Document excerpt:
──────────
This repository contains the source code of SoundnessBench, a benchmark designed to thoroughly evaluate the soundness of neural network (NN) verifiers. It addresses the critical lack of ground-truth labels in previous benchmarks for NN verifiers by providing numerous unverifiable instances with hidden counterexamples, so that it can effectively reveal internal bugs of NN verifiers if they falsely claim verifiability on those unverifiable instances. SoundnessBench aims to support developers in evaluating and improving NN verifiers. See our paper for more details.
[Paper] Testing Neural Network Verifiers: A Soundness Benchmark with Hidden Counterexamples
SoundnessBench is hosted on HuggingFace. To directly download the benchmark, use
git clone https://huggingface.co/datasets/SoundnessBench/SoundnessBench
The downloaded benchmark should contain a total of 26 models across 9 distinct NN architectures with different input sizes and perturbation radii. The table below shows the 9 architectures.
──────────
Dataset excerpt:
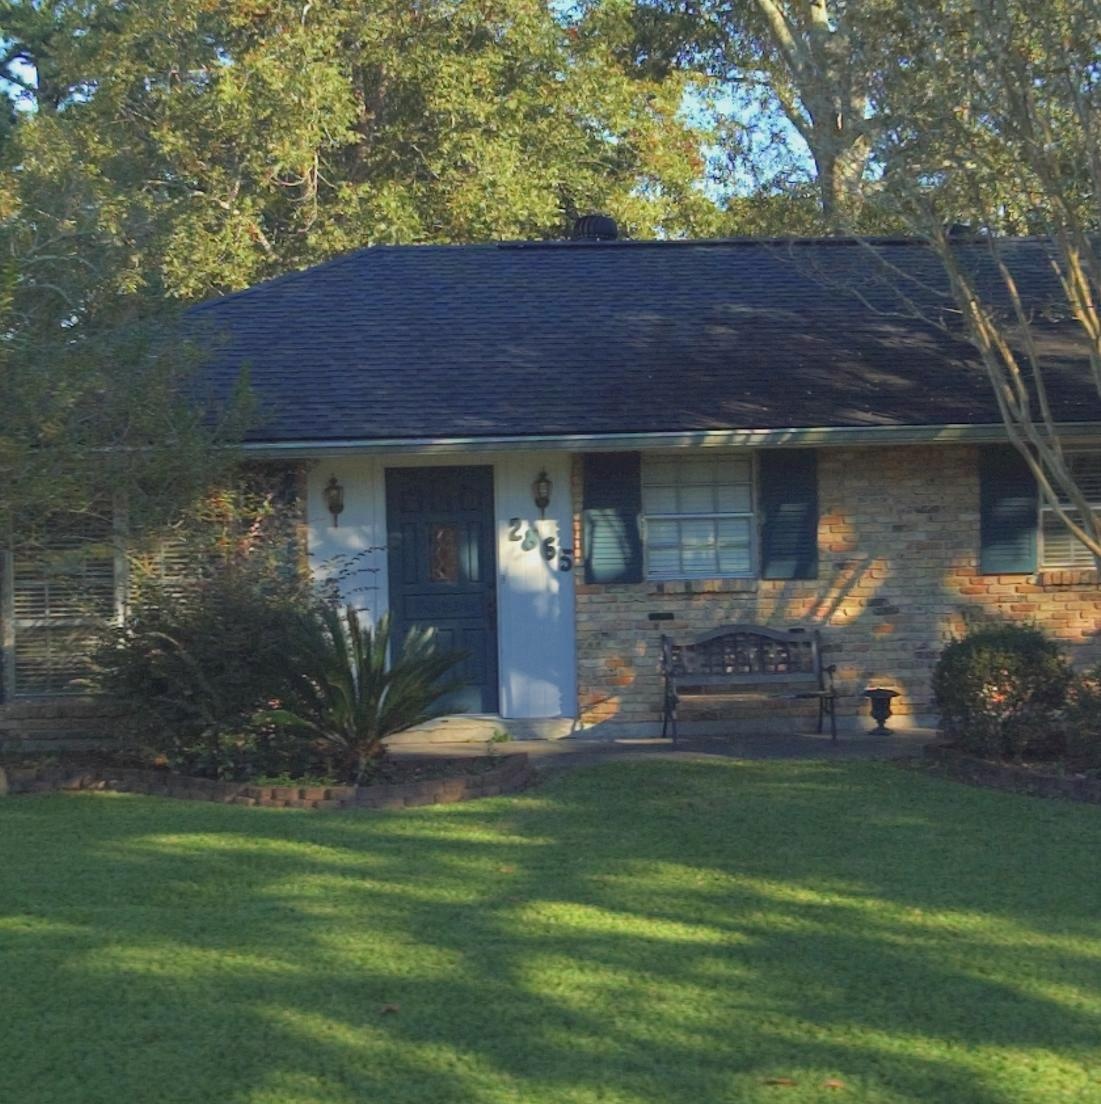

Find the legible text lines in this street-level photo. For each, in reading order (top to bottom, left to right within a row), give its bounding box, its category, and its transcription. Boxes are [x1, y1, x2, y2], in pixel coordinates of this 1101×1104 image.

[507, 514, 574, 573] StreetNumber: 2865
──────────
Actions to take:
1) According to the SoundnessBench description, list every way in which the downloaded models are said to differ from one another.
2) Echo the SoundnessBench description word for word, everything from "[Paper] Testing Neural" down to "the 9 architectures.".
The lines have no connection to the SoundnessBench description.

Expected responses:
1)
- NN architectures
- Input sizes
- Perturbation radii

2)
[Paper] Testing Neural Network Verifiers: A Soundness Benchmark with Hidden Counterexamples
SoundnessBench is hosted on HuggingFace. To directly download the benchmark, use
git clone https://huggingface.co/datasets/SoundnessBench/SoundnessBench
The downloaded benchmark should contain a total of 26 models across 9 distinct NN architectures with different input sizes and perturbation radii. The table below shows the 9 architectures.